■ Task goal: Rewrite the rows below, changing each occurrence of "service form" to "inspection sheet" and keeping all other text unchanged.

:: Input for this task

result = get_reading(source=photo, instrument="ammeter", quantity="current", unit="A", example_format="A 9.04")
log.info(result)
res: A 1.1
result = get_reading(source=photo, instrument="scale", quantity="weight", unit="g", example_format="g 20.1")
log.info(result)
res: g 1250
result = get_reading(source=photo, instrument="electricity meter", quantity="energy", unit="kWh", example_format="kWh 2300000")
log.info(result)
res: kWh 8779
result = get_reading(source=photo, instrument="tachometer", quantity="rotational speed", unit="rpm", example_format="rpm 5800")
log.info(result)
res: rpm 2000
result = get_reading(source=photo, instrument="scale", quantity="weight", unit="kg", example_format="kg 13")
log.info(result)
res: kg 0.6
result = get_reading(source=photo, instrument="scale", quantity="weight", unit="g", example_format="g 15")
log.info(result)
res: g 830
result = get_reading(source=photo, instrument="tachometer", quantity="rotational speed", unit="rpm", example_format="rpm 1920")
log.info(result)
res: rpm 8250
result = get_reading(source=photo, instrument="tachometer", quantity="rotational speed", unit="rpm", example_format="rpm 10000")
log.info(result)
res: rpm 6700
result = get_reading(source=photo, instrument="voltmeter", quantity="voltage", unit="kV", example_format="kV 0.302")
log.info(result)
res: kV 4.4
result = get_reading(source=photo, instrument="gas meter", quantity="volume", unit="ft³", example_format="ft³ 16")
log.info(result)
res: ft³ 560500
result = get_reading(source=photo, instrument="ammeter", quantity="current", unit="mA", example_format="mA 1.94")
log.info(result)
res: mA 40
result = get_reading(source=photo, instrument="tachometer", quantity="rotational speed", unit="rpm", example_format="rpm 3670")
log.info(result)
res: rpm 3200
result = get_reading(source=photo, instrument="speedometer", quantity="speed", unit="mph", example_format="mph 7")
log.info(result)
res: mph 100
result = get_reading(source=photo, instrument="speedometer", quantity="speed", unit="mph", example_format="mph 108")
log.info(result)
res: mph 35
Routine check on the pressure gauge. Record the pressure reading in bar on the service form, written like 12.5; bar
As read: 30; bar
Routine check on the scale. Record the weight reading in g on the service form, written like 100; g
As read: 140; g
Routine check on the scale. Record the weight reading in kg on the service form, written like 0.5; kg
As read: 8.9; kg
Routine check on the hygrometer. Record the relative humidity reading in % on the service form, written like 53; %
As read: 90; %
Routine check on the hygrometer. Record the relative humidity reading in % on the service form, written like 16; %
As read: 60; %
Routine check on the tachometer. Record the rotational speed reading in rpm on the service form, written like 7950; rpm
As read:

::::

■ Task result:
result = get_reading(source=photo, instrument="ammeter", quantity="current", unit="A", example_format="A 9.04")
log.info(result)
res: A 1.1
result = get_reading(source=photo, instrument="scale", quantity="weight", unit="g", example_format="g 20.1")
log.info(result)
res: g 1250
result = get_reading(source=photo, instrument="electricity meter", quantity="energy", unit="kWh", example_format="kWh 2300000")
log.info(result)
res: kWh 8779
result = get_reading(source=photo, instrument="tachometer", quantity="rotational speed", unit="rpm", example_format="rpm 5800")
log.info(result)
res: rpm 2000
result = get_reading(source=photo, instrument="scale", quantity="weight", unit="kg", example_format="kg 13")
log.info(result)
res: kg 0.6
result = get_reading(source=photo, instrument="scale", quantity="weight", unit="g", example_format="g 15")
log.info(result)
res: g 830
result = get_reading(source=photo, instrument="tachometer", quantity="rotational speed", unit="rpm", example_format="rpm 1920")
log.info(result)
res: rpm 8250
result = get_reading(source=photo, instrument="tachometer", quantity="rotational speed", unit="rpm", example_format="rpm 10000")
log.info(result)
res: rpm 6700
result = get_reading(source=photo, instrument="voltmeter", quantity="voltage", unit="kV", example_format="kV 0.302")
log.info(result)
res: kV 4.4
result = get_reading(source=photo, instrument="gas meter", quantity="volume", unit="ft³", example_format="ft³ 16")
log.info(result)
res: ft³ 560500
result = get_reading(source=photo, instrument="ammeter", quantity="current", unit="mA", example_format="mA 1.94")
log.info(result)
res: mA 40
result = get_reading(source=photo, instrument="tachometer", quantity="rotational speed", unit="rpm", example_format="rpm 3670")
log.info(result)
res: rpm 3200
result = get_reading(source=photo, instrument="speedometer", quantity="speed", unit="mph", example_format="mph 7")
log.info(result)
res: mph 100
result = get_reading(source=photo, instrument="speedometer", quantity="speed", unit="mph", example_format="mph 108")
log.info(result)
res: mph 35
Routine check on the pressure gauge. Record the pressure reading in bar on the inspection sheet, written like 12.5; bar
As read: 30; bar
Routine check on the scale. Record the weight reading in g on the inspection sheet, written like 100; g
As read: 140; g
Routine check on the scale. Record the weight reading in kg on the inspection sheet, written like 0.5; kg
As read: 8.9; kg
Routine check on the hygrometer. Record the relative humidity reading in % on the inspection sheet, written like 53; %
As read: 90; %
Routine check on the hygrometer. Record the relative humidity reading in % on the inspection sheet, written like 16; %
As read: 60; %
Routine check on the tachometer. Record the rotational speed reading in rpm on the inspection sheet, written like 7950; rpm
As read:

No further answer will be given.